In several previous letters I have spoken of the vast numbers of the delicious shad that every spring ascended the Susquehanna, attaining, from change of food and the salt sea for the fresh river water their highest excellence. The picture of old times would be incomplete, were we to omit noting the immense quantity of eels taken in the fall of the year, descending the river.

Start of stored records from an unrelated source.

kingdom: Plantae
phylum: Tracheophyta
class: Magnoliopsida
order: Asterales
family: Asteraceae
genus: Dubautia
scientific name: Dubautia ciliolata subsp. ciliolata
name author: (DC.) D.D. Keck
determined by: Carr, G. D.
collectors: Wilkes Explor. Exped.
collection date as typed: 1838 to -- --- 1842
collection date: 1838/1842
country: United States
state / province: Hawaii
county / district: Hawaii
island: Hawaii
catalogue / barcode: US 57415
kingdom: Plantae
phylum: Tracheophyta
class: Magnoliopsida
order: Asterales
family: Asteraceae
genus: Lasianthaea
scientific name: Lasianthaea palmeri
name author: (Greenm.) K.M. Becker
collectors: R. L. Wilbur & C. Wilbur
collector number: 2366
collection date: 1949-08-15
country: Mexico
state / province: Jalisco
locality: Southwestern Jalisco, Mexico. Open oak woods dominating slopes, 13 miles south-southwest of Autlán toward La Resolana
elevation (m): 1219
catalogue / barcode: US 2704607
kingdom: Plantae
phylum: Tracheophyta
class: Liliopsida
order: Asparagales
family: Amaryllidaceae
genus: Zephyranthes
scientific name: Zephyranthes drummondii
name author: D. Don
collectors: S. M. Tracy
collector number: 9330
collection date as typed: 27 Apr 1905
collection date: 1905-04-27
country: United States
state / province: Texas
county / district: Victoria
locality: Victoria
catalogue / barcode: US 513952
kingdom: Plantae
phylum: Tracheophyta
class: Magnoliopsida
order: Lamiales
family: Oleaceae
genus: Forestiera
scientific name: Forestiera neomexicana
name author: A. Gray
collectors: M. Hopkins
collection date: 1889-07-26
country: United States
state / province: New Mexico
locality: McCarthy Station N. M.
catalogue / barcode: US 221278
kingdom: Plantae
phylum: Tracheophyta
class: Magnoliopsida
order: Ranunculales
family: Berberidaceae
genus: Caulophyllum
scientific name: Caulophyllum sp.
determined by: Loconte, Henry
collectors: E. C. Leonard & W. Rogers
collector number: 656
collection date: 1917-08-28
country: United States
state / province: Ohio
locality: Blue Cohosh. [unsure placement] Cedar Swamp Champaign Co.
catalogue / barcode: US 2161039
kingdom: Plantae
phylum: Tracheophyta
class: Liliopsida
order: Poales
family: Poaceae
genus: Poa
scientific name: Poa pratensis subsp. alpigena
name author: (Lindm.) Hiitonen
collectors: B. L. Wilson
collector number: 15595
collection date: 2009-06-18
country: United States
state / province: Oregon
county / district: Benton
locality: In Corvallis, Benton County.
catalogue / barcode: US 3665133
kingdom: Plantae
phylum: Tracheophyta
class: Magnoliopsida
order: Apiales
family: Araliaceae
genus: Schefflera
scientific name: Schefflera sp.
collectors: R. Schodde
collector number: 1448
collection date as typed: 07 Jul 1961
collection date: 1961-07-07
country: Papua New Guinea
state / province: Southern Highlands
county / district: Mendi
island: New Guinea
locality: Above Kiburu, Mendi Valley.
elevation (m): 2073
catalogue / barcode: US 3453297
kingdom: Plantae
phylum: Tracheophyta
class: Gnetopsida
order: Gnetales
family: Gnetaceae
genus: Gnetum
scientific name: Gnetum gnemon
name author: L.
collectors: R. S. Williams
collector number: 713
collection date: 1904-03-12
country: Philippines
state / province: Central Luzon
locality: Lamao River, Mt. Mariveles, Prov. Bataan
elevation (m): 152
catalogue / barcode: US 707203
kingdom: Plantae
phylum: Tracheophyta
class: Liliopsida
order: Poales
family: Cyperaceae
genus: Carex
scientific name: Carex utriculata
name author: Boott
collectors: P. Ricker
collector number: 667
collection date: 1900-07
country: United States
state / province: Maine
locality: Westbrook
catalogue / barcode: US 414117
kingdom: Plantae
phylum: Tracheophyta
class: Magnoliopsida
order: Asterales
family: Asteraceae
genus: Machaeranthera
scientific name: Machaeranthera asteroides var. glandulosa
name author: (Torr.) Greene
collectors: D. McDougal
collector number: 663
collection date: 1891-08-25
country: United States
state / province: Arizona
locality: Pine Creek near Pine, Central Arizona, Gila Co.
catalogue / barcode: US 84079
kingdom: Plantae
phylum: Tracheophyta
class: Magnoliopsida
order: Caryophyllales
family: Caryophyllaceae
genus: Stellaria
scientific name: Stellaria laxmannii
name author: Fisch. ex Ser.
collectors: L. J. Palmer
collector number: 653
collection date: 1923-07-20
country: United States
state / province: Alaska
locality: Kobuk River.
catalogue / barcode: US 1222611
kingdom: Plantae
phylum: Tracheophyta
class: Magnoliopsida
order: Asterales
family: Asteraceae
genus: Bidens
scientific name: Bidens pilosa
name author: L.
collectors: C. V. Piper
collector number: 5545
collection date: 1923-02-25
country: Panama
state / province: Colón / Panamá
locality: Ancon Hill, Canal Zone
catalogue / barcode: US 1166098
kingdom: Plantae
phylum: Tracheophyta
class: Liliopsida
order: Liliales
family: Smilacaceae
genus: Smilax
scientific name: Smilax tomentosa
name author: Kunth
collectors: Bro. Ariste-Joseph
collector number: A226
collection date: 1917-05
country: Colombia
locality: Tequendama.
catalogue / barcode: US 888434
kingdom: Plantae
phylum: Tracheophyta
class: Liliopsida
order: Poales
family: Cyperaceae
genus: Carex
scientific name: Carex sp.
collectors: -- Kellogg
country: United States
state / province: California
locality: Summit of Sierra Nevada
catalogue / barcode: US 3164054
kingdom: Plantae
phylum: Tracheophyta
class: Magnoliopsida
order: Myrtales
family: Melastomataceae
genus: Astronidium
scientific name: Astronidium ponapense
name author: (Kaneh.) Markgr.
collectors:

A wear was set up in the stream, at MonockasyI Island; the returns from which, for the last September and the beginning of October, 1780, are before me. It would seem, a part of the time, the wear was visited but once in three days.
Friday, September 15 They took 90 18 They took 178
21 640 24 1,888
29 2,800 30 1,200
October 1 1,900 2 1,400
3 2,100 4 1,000
5 500 6 250
7 396 8 160
  8,426   6,076

making up words of 14,000.

Thus the year 1780 passed in constant alarm, scouting and watchfulness. Several valuable lives had been lost. Many estimable citizens had been torn from their families and homes, and taken into captivity. Still hope, which "springs eternal in the human breast," was buoyant. Courage stimulated the settlers to action. Fortitude nerved their hearts to endure. Treacherous despair was allowed no lodgment in a single bosom. Matters must mend; it was impossible they could be worse. Congress would not be insensible to their merits and sufferings. Connecticut, their parent State, who had planted them in the wilderness for noble objects, would not, could not be unmindful how much Westmoreland had done! How many men had been furnished to her line of the Army! How much in taxes for treasury had, in time of pressing needs, drawn from the exhausted people of Wyoming. Cheered and sustained by such reflections, especially after the noble resolve of the last assembly, looking to indemnification, the year 1780 closed it sad and eventful term.